2 Types of Diabetes
- Type 1 diabetes typically affects those under age 20 and only impacts about 5% of the population.
- Type 2 diabetes typically affects adults and is especially linked to being overweight or obese, and a poor diet that includes overconsumption of calories.
While anyone at any age can develop either type of diabetes, these factors tend to overwhelmingly define the two groups.
Type 1 Diabetes Is Often Misunderstood
There is a great deal of information out there about Type 2 diabetes. However, Type 1 diabetes is often misunderstood. In cases of Type 1 diabetes, there are several reasons why your pancreas can become damaged and begin failing to produce insulin. Often called juvenile diabetes, Type 1 diabetes often affects children, even from birth. Sometimes there are genetic factors that cause this condition, but oftentimes Type 1 diabetes is the result of something in the environment, such as a virus, directing your immune system to attack your pancreas.
The Link Between Coxsackievirus B1 and Diabetes
An RNA virus called coxsackievirus B1 is often associated with hand, foot and mouth disease (HFMD), as well as diseases of the muscles, lungs and heart.
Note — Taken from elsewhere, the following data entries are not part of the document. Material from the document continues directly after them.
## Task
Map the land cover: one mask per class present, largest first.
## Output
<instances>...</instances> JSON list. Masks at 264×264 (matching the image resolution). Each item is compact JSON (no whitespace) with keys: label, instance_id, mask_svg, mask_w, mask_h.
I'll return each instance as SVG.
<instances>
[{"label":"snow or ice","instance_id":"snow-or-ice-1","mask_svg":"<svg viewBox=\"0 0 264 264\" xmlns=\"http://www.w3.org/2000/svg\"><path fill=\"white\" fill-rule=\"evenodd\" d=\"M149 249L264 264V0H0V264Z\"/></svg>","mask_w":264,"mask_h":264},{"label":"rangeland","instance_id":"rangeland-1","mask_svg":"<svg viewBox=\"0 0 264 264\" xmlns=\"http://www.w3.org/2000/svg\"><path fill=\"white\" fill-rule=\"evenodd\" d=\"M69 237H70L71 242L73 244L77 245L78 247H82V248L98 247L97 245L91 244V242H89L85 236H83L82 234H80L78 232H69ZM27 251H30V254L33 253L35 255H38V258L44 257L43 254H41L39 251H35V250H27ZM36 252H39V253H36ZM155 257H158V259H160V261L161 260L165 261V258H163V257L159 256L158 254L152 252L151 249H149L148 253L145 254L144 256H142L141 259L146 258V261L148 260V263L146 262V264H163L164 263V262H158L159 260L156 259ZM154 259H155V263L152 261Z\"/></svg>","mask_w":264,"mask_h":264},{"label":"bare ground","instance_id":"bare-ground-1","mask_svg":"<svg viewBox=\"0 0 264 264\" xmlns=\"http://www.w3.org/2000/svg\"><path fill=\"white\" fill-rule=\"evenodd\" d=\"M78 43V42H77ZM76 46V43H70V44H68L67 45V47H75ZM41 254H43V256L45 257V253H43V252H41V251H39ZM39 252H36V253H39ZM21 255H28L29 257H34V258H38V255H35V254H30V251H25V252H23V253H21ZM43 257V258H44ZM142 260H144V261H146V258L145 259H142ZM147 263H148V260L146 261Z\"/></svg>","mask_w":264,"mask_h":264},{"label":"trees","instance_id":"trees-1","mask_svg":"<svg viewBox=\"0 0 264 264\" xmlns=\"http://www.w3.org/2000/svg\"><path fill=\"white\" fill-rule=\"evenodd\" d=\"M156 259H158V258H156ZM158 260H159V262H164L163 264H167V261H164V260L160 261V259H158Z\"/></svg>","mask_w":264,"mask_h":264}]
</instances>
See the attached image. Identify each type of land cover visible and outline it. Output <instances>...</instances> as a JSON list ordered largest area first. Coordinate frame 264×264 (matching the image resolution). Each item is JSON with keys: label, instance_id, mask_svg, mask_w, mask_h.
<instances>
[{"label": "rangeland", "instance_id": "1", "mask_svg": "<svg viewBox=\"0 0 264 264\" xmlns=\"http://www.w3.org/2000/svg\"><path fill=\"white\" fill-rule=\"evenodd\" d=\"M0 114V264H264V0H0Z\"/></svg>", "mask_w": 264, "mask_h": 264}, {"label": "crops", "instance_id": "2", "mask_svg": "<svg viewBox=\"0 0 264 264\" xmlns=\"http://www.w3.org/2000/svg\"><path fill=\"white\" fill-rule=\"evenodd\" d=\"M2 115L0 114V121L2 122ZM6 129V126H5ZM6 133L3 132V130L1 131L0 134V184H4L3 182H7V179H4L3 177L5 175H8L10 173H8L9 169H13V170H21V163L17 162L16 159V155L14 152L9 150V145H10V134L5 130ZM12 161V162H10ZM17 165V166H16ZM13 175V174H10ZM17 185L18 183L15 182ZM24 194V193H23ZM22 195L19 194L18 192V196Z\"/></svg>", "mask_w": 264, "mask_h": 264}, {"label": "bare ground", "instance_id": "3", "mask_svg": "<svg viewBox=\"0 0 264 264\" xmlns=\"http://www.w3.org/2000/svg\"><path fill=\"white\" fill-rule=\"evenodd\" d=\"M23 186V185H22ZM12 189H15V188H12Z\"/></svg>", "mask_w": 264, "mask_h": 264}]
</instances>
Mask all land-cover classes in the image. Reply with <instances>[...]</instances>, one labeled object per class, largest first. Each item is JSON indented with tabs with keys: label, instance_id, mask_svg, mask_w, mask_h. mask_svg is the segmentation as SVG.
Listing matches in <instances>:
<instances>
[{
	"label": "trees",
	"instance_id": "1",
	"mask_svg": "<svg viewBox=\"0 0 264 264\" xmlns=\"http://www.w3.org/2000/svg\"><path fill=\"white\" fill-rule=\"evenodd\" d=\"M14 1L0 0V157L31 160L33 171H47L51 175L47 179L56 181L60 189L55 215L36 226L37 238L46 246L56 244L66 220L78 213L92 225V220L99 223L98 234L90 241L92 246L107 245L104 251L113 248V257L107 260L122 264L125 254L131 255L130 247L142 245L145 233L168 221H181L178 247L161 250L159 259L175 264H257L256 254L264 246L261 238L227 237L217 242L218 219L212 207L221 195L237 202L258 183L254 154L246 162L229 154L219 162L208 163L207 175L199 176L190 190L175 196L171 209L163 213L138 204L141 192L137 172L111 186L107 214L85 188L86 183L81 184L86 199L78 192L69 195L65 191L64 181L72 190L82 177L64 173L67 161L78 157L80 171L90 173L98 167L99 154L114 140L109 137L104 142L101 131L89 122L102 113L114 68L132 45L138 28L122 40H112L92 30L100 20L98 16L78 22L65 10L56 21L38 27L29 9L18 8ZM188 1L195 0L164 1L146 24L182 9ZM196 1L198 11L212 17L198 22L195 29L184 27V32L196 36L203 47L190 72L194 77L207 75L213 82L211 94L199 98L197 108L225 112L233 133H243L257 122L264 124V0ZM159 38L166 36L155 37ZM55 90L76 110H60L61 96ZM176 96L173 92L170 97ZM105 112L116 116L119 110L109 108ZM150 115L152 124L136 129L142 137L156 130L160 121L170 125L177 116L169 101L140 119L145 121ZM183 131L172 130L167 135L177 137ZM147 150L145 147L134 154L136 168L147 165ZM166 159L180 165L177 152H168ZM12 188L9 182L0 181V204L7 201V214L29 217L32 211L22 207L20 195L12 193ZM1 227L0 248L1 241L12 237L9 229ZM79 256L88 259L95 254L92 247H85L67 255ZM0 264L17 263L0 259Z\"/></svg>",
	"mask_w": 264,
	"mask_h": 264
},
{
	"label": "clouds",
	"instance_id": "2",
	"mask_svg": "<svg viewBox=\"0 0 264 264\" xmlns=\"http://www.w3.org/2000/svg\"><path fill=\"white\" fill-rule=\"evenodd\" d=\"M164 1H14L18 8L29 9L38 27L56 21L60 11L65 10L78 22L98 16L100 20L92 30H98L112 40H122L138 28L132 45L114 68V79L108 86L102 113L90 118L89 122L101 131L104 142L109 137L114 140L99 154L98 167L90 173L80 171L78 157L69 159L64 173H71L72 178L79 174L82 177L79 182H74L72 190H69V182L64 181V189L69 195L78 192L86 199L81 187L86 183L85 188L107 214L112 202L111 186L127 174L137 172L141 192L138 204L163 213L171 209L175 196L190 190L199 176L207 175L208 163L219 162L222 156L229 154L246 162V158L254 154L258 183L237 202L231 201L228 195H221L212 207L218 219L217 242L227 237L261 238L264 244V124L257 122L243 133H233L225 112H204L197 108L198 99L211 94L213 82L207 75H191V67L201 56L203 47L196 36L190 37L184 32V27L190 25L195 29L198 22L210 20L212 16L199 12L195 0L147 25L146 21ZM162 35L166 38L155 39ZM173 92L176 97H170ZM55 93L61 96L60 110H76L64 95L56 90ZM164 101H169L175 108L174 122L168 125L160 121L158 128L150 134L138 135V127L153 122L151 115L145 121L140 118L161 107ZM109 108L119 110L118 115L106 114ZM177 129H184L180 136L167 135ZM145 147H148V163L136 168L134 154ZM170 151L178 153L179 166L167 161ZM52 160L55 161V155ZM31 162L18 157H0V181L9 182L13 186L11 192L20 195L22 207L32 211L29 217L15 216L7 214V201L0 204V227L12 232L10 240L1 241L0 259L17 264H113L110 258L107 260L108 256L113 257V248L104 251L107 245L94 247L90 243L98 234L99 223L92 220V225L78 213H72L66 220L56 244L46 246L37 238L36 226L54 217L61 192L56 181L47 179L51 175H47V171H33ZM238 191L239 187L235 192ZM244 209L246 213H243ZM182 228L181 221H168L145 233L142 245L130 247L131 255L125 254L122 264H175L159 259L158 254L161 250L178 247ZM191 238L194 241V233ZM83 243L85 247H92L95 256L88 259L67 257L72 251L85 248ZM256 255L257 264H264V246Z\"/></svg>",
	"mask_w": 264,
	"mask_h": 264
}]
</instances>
Enterovirus 71 is also associated with HFMD and paralysis. These two viruses, among other factors, direct your immune system to attack your pancreas, which is the organ that produces insulin.
While researchers have long believed that there was a connection, this recent research has finally narrowed down the link between coxsackievirus B1 and diabetes. This has led to the development of a vaccine that prevents the virus from affecting your pancreas. Clinical trials are currently underway on the vaccine, and it may be available as early as 2018!
This vaccine is an encouraging advancement for those who develop Type 1 diabetes resulting from coxsackievirus B1. Since there are still other causes of Type 1 diabetes, the development of other forms of treatment are still needed.